The Minimum Payment Trap: Why Paying Minimum Due Keeps You in Debt
Every credit card statement includes a "Minimum Amount Due" — a small, manageable number that feels like you're staying on top of things. But this number is carefully designed to keep you paying for as long as possible.
What Is the Minimum Due?
Typically 2–5% of your total outstanding balance, or a floor amount set by your bank — whichever is higher. Plus any overdue amounts, fees, and charges.

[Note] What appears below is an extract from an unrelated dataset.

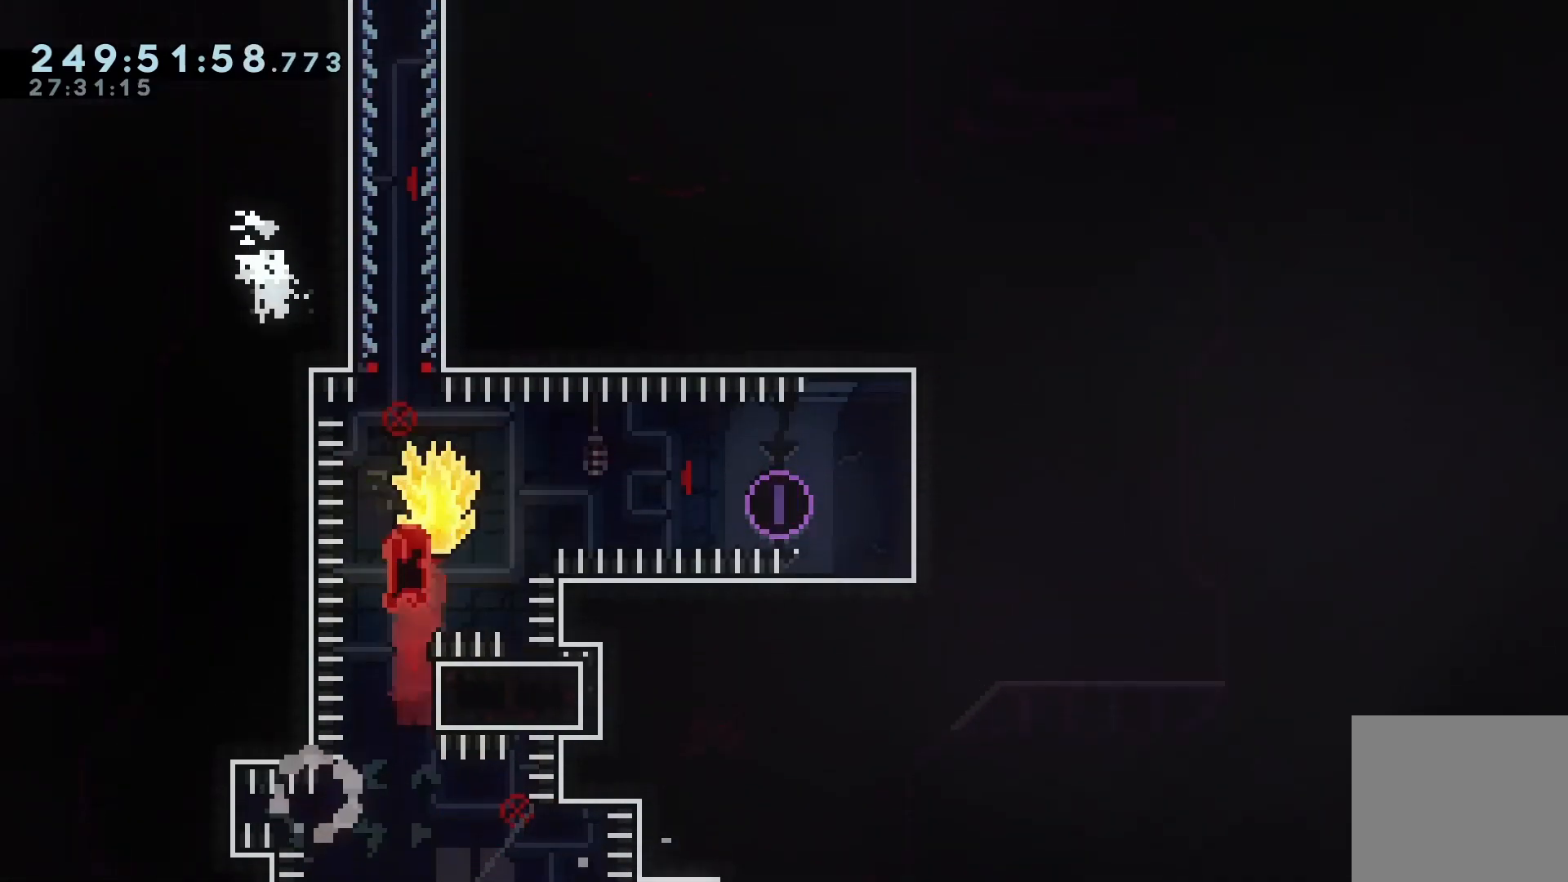
{"keys": ["jump"], "events": [[33, "dash", "down"], [200, "dash", "up"], [267, "jump", "down"], [400, "jump", "up"], [400, "up", "up"], [467, "jump", "down"]]}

Why the Minimum Payment Is a Trap
When you make a payment, here's how it's applied: late fees and charges deducted first, interest charges deducted next, and whatever is left goes toward reducing your actual principal. With high APR rates, most of your minimum payment is consumed by interest.
A Concrete Example
With a balance at 40% APR paying only the minimum: after 2 years, your balance may be reduced by only a third of what you've paid. It can take over 10 years to fully clear, with total interest exceeding 2x the original balance.
How to Break Free
Doubling your minimum payment can reduce payoff time from 10+ years to about 13 months, and reduce total interest dramatically.
Frequently Asked Questions
- What happens if I only pay the minimum due on my credit card?
- Most of your payment goes toward interest and fees. Your principal barely reduces, and it can take 10–20+ years to clear the balance. You end up paying far more than you originally borrowed.
- Is paying minimum due bad for my credit score?
- Paying the minimum on time won't directly hurt your credit score. However, high credit utilization (balance close to limit) can lower your score, and you'll pay significantly more in interest over time.